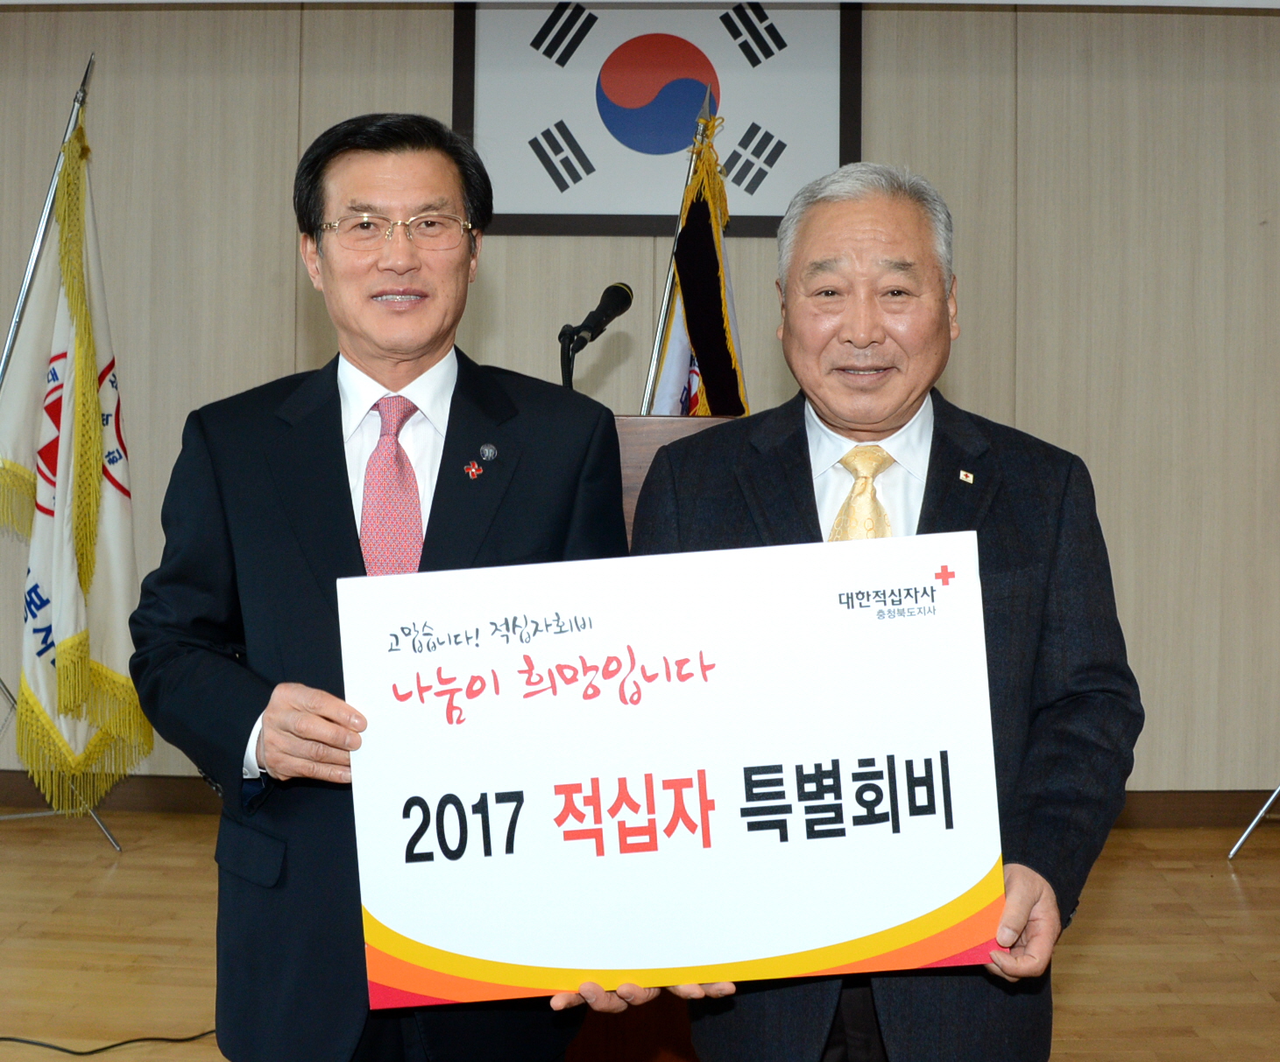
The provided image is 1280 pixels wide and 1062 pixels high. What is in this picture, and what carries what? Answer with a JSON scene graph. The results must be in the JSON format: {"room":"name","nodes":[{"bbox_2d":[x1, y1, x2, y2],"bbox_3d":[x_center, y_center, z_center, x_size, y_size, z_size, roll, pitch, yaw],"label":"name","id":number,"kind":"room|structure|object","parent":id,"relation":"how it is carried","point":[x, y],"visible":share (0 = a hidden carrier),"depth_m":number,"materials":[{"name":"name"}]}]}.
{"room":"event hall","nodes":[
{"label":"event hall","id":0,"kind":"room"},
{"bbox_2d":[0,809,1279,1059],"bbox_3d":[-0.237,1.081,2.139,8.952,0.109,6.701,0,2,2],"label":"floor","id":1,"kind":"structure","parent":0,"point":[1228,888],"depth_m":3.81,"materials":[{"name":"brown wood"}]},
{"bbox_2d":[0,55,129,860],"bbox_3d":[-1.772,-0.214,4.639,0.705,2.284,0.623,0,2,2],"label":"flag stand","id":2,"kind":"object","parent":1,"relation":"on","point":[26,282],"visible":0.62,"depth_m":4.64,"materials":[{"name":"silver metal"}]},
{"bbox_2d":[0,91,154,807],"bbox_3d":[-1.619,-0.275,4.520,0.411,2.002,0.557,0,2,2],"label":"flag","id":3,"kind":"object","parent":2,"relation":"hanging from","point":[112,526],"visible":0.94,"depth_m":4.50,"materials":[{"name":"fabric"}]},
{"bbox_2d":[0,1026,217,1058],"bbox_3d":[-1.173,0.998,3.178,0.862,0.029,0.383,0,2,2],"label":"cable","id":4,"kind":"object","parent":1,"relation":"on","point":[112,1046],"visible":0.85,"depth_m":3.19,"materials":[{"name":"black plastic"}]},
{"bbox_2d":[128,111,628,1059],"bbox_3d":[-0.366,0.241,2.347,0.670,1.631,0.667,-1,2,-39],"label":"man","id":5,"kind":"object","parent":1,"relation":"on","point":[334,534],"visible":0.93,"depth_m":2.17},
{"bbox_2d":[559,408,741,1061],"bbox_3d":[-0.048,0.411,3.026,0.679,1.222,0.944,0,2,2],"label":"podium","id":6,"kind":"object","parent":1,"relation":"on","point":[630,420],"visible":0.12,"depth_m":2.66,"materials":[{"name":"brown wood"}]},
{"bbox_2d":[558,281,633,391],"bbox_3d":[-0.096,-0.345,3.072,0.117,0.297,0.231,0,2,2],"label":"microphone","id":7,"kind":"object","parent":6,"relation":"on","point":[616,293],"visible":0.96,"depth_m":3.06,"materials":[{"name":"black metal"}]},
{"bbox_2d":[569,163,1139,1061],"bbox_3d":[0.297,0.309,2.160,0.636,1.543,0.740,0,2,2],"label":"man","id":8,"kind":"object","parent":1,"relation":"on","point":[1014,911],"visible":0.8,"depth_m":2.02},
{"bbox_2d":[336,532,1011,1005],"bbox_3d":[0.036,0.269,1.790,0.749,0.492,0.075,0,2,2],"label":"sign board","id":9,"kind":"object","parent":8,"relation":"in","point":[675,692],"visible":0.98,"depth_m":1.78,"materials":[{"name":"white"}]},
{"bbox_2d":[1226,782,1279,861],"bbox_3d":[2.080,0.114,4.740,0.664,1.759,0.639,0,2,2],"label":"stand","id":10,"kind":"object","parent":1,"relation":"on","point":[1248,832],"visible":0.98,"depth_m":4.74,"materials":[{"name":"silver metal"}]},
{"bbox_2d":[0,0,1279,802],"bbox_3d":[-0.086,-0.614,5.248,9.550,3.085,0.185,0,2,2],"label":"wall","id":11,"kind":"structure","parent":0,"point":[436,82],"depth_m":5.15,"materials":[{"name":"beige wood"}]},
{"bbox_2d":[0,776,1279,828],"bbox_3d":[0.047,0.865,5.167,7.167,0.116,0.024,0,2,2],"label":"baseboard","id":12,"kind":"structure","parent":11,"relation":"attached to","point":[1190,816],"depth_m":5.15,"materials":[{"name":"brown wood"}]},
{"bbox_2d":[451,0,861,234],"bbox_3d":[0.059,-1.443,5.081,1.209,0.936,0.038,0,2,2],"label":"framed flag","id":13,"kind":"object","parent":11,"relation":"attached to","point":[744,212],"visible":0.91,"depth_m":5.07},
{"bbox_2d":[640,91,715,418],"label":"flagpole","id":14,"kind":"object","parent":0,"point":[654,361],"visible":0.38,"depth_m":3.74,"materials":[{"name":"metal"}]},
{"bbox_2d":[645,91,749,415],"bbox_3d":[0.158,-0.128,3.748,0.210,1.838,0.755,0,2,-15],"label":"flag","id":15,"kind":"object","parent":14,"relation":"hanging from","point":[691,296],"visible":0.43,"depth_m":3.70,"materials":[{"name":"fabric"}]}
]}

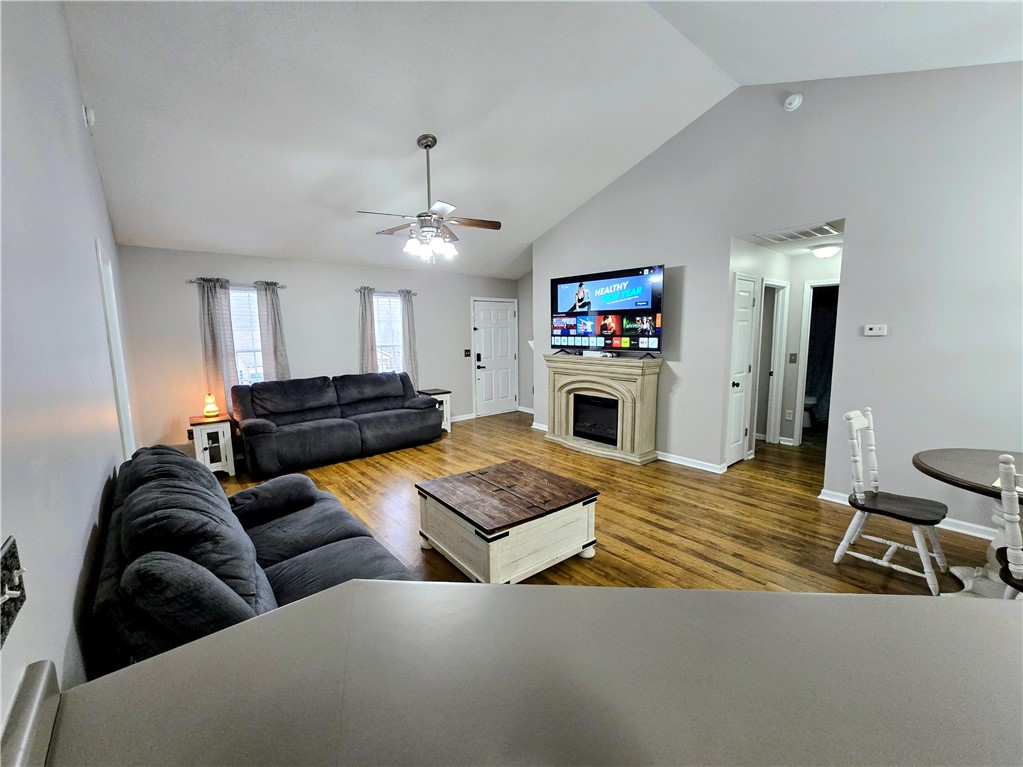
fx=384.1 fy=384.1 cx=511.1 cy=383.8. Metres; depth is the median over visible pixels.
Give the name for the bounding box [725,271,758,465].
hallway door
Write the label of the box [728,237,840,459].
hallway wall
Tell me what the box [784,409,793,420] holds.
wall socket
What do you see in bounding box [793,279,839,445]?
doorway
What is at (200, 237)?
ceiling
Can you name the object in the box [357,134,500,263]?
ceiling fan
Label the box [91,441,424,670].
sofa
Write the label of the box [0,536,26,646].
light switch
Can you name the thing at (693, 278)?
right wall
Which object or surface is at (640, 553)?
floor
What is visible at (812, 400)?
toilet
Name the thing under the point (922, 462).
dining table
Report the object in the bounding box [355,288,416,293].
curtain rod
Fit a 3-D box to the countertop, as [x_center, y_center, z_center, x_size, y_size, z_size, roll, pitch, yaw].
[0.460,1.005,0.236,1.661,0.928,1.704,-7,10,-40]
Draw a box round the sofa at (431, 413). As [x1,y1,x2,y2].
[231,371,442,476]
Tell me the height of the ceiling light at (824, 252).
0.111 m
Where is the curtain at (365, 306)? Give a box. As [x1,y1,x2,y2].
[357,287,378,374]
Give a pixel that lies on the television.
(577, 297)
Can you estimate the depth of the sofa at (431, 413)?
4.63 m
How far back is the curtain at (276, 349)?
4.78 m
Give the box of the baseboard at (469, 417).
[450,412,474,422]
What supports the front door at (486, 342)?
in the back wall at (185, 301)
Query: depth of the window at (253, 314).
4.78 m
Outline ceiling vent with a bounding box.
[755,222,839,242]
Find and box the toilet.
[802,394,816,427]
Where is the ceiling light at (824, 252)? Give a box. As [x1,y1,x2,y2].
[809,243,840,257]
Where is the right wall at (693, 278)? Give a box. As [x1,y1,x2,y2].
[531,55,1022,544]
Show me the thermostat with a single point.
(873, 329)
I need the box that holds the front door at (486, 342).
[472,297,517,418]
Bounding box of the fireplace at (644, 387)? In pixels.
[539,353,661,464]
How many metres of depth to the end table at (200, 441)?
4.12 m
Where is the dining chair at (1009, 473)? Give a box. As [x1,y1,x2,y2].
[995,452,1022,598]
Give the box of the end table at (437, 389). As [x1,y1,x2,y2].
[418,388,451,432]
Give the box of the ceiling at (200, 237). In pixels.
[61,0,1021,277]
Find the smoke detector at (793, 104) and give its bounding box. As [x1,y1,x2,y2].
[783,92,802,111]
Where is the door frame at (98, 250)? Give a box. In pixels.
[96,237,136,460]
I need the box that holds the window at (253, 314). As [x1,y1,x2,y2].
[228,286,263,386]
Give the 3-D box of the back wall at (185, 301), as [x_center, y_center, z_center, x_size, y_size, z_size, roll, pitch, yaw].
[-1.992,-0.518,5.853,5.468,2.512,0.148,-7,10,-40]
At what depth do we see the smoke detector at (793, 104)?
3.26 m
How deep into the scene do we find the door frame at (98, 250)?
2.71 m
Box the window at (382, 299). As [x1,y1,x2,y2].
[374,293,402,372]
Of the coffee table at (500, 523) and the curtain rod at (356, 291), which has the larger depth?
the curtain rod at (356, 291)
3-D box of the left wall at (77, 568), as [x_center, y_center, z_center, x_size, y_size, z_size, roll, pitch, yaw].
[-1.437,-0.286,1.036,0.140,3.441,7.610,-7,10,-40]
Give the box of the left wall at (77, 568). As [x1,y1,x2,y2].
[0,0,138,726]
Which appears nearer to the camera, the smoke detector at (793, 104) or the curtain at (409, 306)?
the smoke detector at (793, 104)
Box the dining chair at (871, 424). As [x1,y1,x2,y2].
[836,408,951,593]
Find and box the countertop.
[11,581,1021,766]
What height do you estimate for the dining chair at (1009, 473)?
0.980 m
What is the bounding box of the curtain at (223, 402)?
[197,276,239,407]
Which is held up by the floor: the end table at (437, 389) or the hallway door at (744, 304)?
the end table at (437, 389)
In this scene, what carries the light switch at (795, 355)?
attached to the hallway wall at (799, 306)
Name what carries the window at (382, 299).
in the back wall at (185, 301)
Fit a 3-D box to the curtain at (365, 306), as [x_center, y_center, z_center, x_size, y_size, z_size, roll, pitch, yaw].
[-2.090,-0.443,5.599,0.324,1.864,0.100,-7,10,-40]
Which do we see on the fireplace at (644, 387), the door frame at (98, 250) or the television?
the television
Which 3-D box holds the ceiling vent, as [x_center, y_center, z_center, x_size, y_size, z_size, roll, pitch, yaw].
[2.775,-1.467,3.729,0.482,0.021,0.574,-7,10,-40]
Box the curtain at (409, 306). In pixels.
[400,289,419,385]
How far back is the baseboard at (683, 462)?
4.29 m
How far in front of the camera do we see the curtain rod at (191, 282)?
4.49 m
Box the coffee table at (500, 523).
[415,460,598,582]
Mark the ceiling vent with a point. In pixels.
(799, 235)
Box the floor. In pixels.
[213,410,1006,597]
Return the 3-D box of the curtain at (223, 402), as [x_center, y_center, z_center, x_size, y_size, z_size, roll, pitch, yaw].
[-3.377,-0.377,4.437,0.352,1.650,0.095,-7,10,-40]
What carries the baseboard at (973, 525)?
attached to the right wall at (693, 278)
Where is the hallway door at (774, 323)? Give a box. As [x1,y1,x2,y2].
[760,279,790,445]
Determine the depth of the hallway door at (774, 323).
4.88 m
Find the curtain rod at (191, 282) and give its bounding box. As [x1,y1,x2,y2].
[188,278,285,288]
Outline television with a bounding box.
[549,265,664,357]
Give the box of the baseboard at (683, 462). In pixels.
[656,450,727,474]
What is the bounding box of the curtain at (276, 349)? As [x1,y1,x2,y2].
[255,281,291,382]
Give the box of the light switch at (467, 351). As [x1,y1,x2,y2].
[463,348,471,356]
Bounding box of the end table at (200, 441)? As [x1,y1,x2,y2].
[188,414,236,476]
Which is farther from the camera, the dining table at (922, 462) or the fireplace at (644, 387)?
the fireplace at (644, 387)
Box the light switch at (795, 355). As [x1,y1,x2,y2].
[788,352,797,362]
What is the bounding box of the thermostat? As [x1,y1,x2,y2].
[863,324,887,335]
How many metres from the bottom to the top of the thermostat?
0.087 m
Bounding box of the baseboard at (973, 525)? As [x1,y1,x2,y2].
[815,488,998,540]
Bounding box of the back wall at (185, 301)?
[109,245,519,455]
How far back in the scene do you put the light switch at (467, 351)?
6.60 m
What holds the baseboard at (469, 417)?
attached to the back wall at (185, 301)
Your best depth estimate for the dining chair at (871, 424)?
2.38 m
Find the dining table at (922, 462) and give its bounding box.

-- REQUIRED ACTION --
Answer with the exact lines running from the one that contains "How many metres from" through the last line of the data. Include no other line.

-- SOLVED PROBLEM --
How many metres from the bottom to the top of the thermostat?
0.087 m
Bounding box of the baseboard at (973, 525)? As [x1,y1,x2,y2].
[815,488,998,540]
Bounding box of the back wall at (185, 301)?
[109,245,519,455]
How far back in the scene do you put the light switch at (467, 351)?
6.60 m
What holds the baseboard at (469, 417)?
attached to the back wall at (185, 301)
Your best depth estimate for the dining chair at (871, 424)?
2.38 m
Find the dining table at (922, 462) and give its bounding box.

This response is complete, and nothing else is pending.